This is a Query Engine which support SQL
interface. And it is only a Toy for learn query engine only. You can check TODO to check the progress now.
Simple enough to learn (Although it is simple...but with so much work to finish.. TAT 😭) and Now it only has a basic architecture and most operators and planners have not implemented (will be done in the future).
This is inspired(and most ideas come) by how-query-engines-work and it is just for learning purpose. And many ideas inspired by arrow-datafusion.
Use arrow to express in-memory columnar format and use sqlparser as SQL parser.
for now, we can use NaiveDB
like below, we can use csv as table storage.
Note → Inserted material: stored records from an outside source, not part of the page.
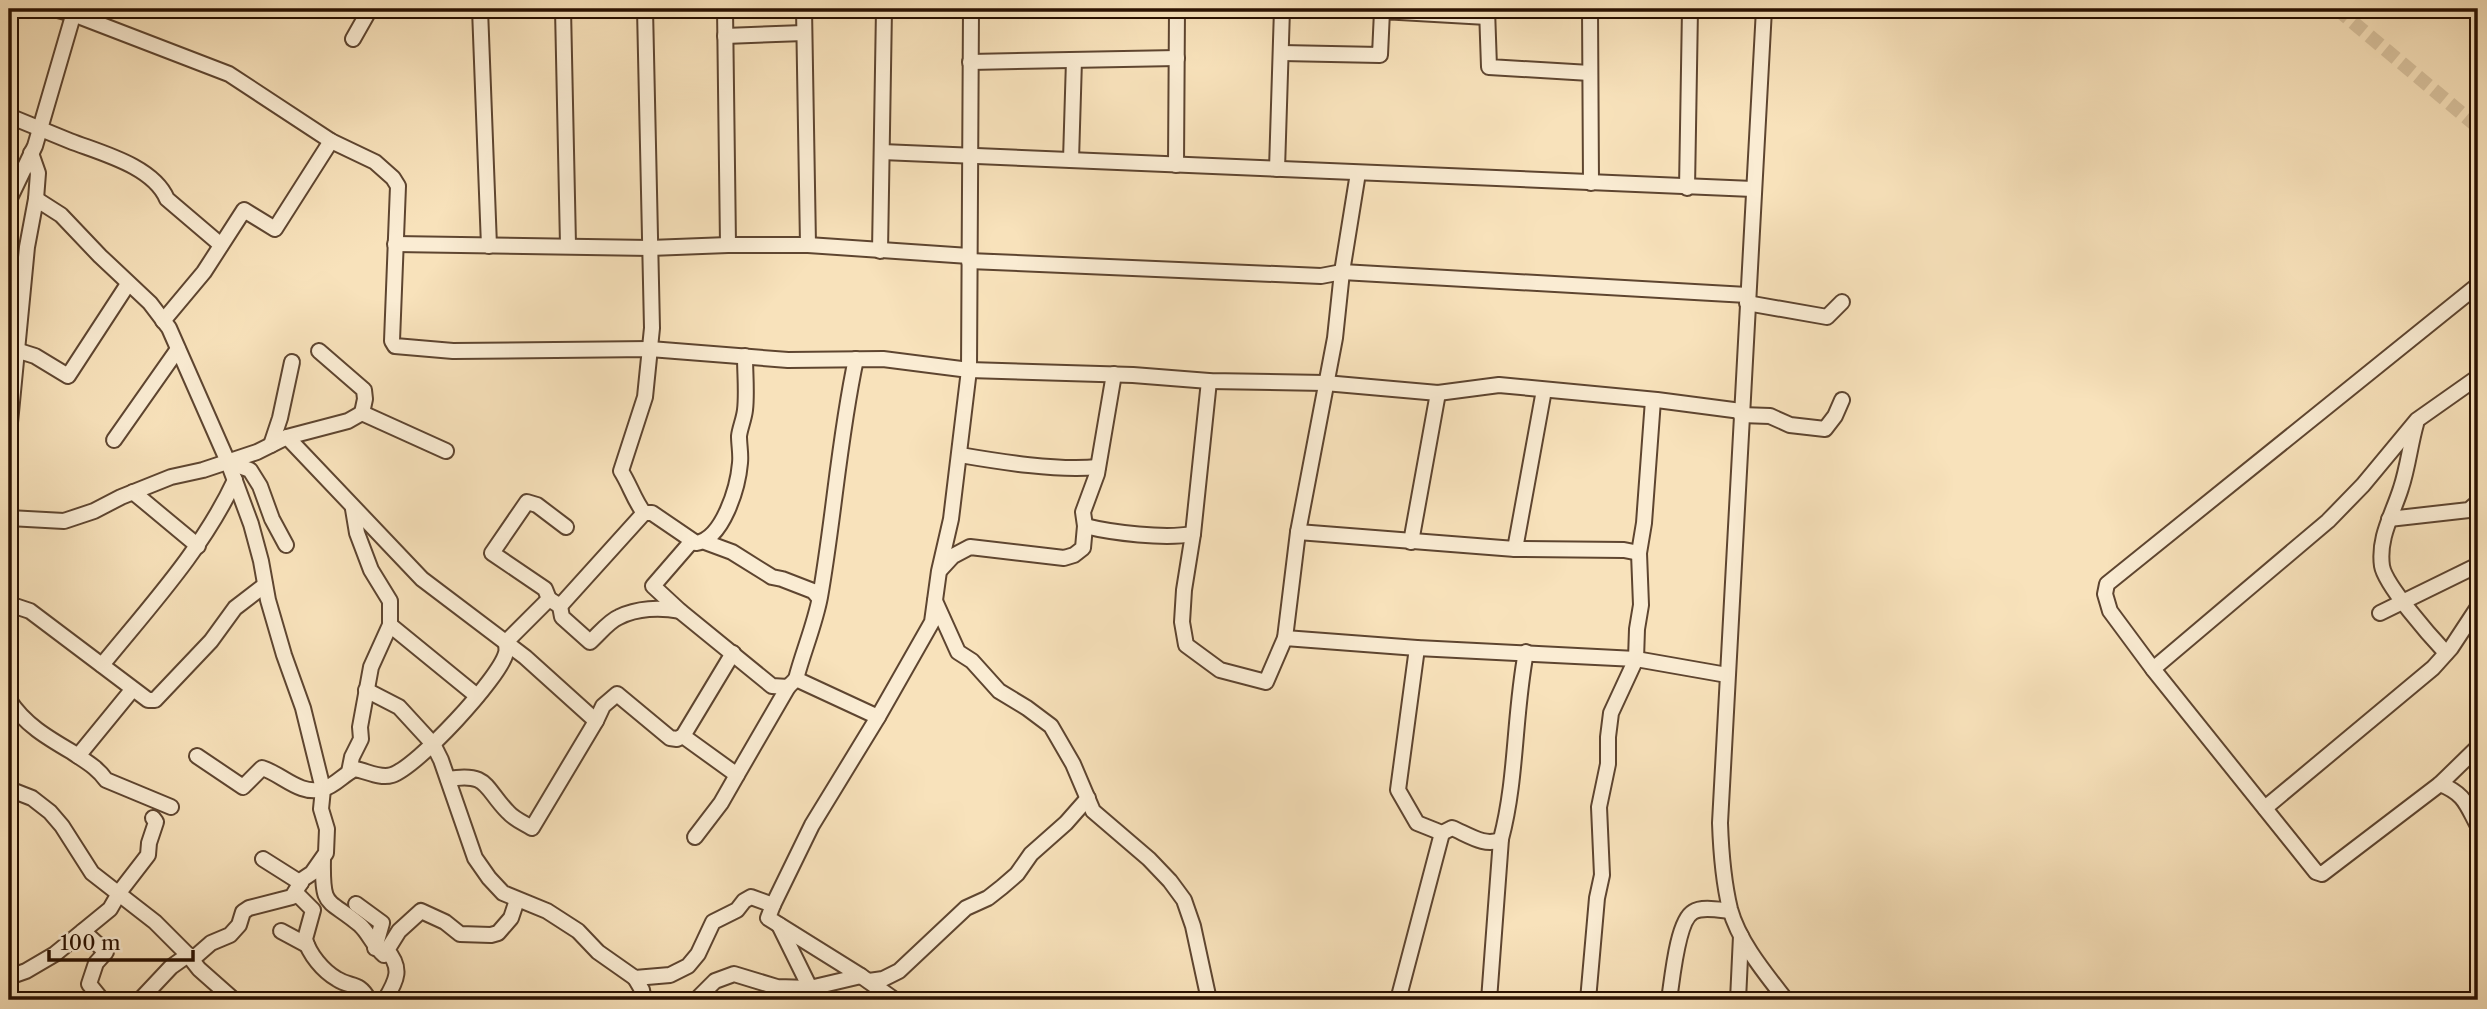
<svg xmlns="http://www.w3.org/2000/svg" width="2487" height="1009" font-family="'Libre Caslon Text',serif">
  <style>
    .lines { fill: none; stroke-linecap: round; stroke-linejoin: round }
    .minor-tunnel { stroke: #d9c39f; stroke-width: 14; stroke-dasharray: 14 7; stroke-linecap: butt }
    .minor-casing { stroke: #5e4530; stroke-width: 18 }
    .minor { stroke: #faecd3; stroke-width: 14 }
  </style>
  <rect width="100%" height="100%" fill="#f8e2bb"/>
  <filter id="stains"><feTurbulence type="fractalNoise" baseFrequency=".00286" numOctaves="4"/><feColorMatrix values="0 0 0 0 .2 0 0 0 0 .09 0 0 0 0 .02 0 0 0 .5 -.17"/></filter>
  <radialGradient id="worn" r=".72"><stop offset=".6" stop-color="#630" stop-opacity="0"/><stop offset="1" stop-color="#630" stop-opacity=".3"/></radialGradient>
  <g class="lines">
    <polyline class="minor-tunnel" points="2337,9 2478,127"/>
    <g class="minor-casing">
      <g id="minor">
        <polyline points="54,9 73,14 229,74 331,141 375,162 393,178 398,186 392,341 395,346 453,351 650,349 788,360 883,359 969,370 1133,375 1209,381 1325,383 1438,393 1499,385 1657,400 1741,411"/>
        <polyline points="480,9 489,246"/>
        <polyline points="563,9 568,245"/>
        <polyline points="725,9 728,245"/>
        <polyline points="804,9 808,245"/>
        <polyline points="1487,9 1489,67 1590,73"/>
        <polyline points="1590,9 1591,183"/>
        <path d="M1764,9l-44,814c1,29 3,57 10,86 9,33 35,64 56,91"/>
        <polyline points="725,36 804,33"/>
        <polyline points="353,39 370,9"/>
        <polyline points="1282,53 1380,55 1382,11 1487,17"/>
        <polyline points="970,62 1177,58"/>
        <path d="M9,116c20,8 41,17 61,25 31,12 83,25 97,58l54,46"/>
        <polyline points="882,152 1753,189"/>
        <polyline points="1071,160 1074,60"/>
        <polyline points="1176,165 1177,9"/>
        <polyline points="1277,169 1282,9"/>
        <polyline points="1687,188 1690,9"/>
        <polyline points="9,200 35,146 75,9"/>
        <polyline points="395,244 650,248 728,245 808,245 969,256"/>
        <polyline points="880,251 884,9"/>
        <polyline points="969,261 1321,276 1342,272 1747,295"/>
        <polyline points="2478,285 2107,584 2105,594 2110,611 2153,669 2316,872 2322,874 2440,784 2478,747"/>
        <polyline points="1747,303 1827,317 1842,302"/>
        <polyline points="163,321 204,272 244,210 275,229 331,141"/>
        <polyline points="16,350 35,356 68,376 128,284"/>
        <polyline points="319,351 364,390 365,399 362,413"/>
        <path d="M856,359c-17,78 -22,159 -36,238 -5,27 -17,55 -24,82l82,38"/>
        <polyline points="1209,381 1193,534 1184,590 1182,622 1186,645 1220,670 1266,682 1285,638 1417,648 1636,659 1727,675"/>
        <polyline points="1741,415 1770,416 1790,425 1825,429 1835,416 1842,400"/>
        <path d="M2416,424c-6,21 -8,43 -15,64 -8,26 -23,49 -19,78 3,19 49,71 64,87"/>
        <polyline points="9,433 27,247 36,199 38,173 31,153"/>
        <path d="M287,437l135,142 103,78 71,64 -64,107c-8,-5 -18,-9 -24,-16 -24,-24 -19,-40 -60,-33"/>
        <polyline points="114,440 178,349"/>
        <polyline points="271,445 280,418 292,362"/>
        <path d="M960,455c41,7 97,16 138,12"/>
        <polyline points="228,462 250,470 260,486 272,519 286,545"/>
        <polyline points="133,492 198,546"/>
        <path d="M644,513h8l44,30c27,-4 42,-56 44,-80 1,-9 -1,-18 -1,-27 1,-8 5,-17 6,-26 2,-17 0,-36 0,-54"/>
        <polyline points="9,518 64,521 94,511 121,497 171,477 203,470 257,452 287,437 348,421 362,413 446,451"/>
        <polyline points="2389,519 2469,510 2478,502"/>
        <path d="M1085,526c28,7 79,13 108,8"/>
        <polyline points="1298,532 1515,549 1624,550 1639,553"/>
        <polyline points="692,541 653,586 680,611 772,686 788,687 796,679"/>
        <polyline points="705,542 732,552 772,577 782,579 813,591 819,598"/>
        <polyline points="1411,542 1438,393"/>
        <polyline points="1515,549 1544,390"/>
        <polyline points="941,569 953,556 970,547 1064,558 1074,555 1083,548 1085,526 1083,512 1097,474 1114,374"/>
        <polyline points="549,599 545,589 492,553 527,502 537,505 566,527"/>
        <polyline points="935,601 958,652 972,661 999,691 1027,708 1051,726 1073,764 1093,811 1149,859 1170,881 1184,900 1193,926 1209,1000"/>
        <polyline points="9,604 30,611 148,700 155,700 211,641 235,608 265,585"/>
        <path d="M560,606l2,11 28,25c9,-8 19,-21 29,-25 18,-9 41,-10 61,-6"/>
        <polyline points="2380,613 2478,565"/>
        <polyline points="390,625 477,696"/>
        <polyline points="1285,638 1298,532 1335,338 1342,272 1358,173"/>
        <path d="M1417,648l-19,142 19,33 25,10 10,-5c15,6 34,20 49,11 16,-60 13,-125 25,-187"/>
        <path d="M102,665c48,-59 101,-116 133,-185"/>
        <polyline points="2153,669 2328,521 2363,485 2417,420 2478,377"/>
        <polyline points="366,690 399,707 433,744 441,760 475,858 489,878 503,893 547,911 578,931 598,952 635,978 670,975 688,966 698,954 713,922 737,910 744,901 751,897 773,905 768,918 861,976 895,1000"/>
        <path d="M9,700c15,24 39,38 63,52 13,9 25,15 34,28l65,27"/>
        <polyline points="596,721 603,706 617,694 670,738 677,739 683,736 733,653"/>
        <polyline points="683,736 737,775 788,687"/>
        <polyline points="78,756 132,690"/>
        <path d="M197,756l46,31 19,-19c20,6 38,28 61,21 12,-3 21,-15 32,-20 12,2 25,10 37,6 25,-8 107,-96 114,-122 1,-2 0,-9 0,-11l43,-43 11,7 84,-93c-10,-13 -14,-28 -23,-42l24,-74 7,-69 -7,-319"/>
        <polyline points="349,772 352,757 361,739 360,727 371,667 390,625 390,601 371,570 357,533 353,509"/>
        <path d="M2440,784c25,10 26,20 38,42"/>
        <polyline points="9,789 32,798 50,812 62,826 92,873 155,922 188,955 195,957 211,943 230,935 239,925 243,912 249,908 292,897 303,879 312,873 326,853 327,829 321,809 323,789 303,708 284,655 268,600 261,561 251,524 228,462 169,328 150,303 100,256 61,215 36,199"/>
        <polyline points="2265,808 2433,668 2451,648 2478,607"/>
        <polyline points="695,837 721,803 737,775"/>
        <polyline points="263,859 301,883"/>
        <path d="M323,859c-1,51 4,38 37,66 9,8 13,21 24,30l15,-24 22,-20 24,11 15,12 31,1 7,-2 13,-15 6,-18"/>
        <path d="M296,893l17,17 -8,29c4,15 18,32 32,40 14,9 22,2 32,21"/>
        <polyline points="356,904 382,923 375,948"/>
        <polyline points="773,905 812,825 878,717 932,622 939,571 951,519 969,370 971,9"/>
        <polyline points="779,925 816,1000"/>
        <polyline points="83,931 106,952 96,963 89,984 102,1000"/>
        <polyline points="281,931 307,945"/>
        <polyline points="9,977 26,971 55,954 110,909 121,890 148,855 149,843 156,822 153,818"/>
        <polyline points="635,978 642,990 644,1000"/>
        <polyline points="869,981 883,979 899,971 966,908 988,898 1002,887 1017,874 1031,854 1066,823 1088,798"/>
        <polyline points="140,1000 171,967 188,955 199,969 234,1000"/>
        <path d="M385,1000c12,-20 18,-32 1,-51"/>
        <polyline points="696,1000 715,981 734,974 777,987 810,988 861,976"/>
        <polyline points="1398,1000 1442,833"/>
        <polyline points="1489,1000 1501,839"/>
        <polyline points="1588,1000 1597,898 1602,875 1599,807 1608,764 1608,737 1611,713 1636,659 1637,629 1641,605 1639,553 1644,523 1653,400"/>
        <path d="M1669,1000c3,-18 8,-79 24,-88 9,-6 27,-2 37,-1"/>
        <polyline points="1738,1000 1741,936"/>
      </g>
    </g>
    <use href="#minor" class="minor"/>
  </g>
  <rect width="2487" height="1009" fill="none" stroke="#f8e2bb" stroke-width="35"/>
  <rect x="10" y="10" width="2466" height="988" fill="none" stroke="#2a1101" stroke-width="3.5"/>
  <rect x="18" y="18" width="2452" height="974" fill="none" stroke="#2a1101" stroke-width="2"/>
  <path d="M49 950v10h144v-10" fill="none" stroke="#2a1101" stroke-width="3.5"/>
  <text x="60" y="950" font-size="21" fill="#2a1101" stroke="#faecd3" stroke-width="5" paint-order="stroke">100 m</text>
  <rect width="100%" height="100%" filter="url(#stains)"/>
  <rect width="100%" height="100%" fill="url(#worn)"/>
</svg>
use naive_db::print_result;
use naive_db::NaiveDB;
use naive_db::Result;
fn main() -> Result<()> {
let mut db = NaiveDB::default();
db.create_csv_table("t1", "data/test_data.csv")?;
let ret = db.run_sql("select id, name, age + 100 from t1 where id < 6 limit 3")?;
print_result(&ret)?;
// Join
db.create_csv_table("employee", "data/employee.csv")?;
db.create_csv_table("rank", "data/rank.csv")?;
let ret = db.run_sql(
"select id, name, rank_name from employee innner join rank on employee.rank = rank.id",
)?;
print_result(&ret);
Ok(())
}
output will be:
+----+---------+-----------+
| id | name | age + 100 |
+----+---------+-----------+
| 1 | veeupup | 123 |
| 2 | alex | 120 |
| 4 | lynne | 118 |
+----+---------+-----------+
+----+-------+-------------+
| id | name | rank_name |
+----+-------+-------------+
| 1 | vee | diamond |
| 2 | lynne | master |
| 3 | Alex | master |
| 4 | jack | diamond |
| 5 | mike | grandmaster |
+----+-------+-------------+
The NaiveDB is just simple and has clear progress just like:
impl NaiveDB {
pub fn run_sql(&self, sql: &str) -> Result<Vec<RecordBatch>> {
// 1. sql -> statement
let statement = SQLParser::parse(sql)?;
// 2. statement -> logical plan
let sql_planner = SQLPlanner::new(&self.catalog);
let logical_plan = sql_planner.statement_to_plan(statement)?;
// 3. optimize
let optimizer = Optimizer::default();
let logical_plan = optimizer.optimize(logical_plan);
// 4. logical plan -> physical plan
let physical_plan = QueryPlanner::create_physical_plan(&logical_plan)?;
// 5. execute
physical_plan.execute()
}
}
- type system
- datasource
- mem source
- csv as datasource
- empty datasource
- logical plan & expressions
- build logical plans
- projection
- filter
- aggregate
- limit
- join
- physical plan & expressions
- physical scan
- physical projection
- physical filter
- physical limit
- join
- (dumb😊) nested loop join
- hash join
- sort-merge join
- physical expression
- column expr
- binary operation expr(add/sub/mul/div/and/or...)
- literal expr
- so many work to do... TAT
- query planner
- scan
- limit
- join
- aggregate
- ...
- query optimization
- more rules needed
- sql support
- parser
- SQL planner: statement -> logical plan
- scan
- projection
- selection
- limit
- join
- aggregate
- scalar function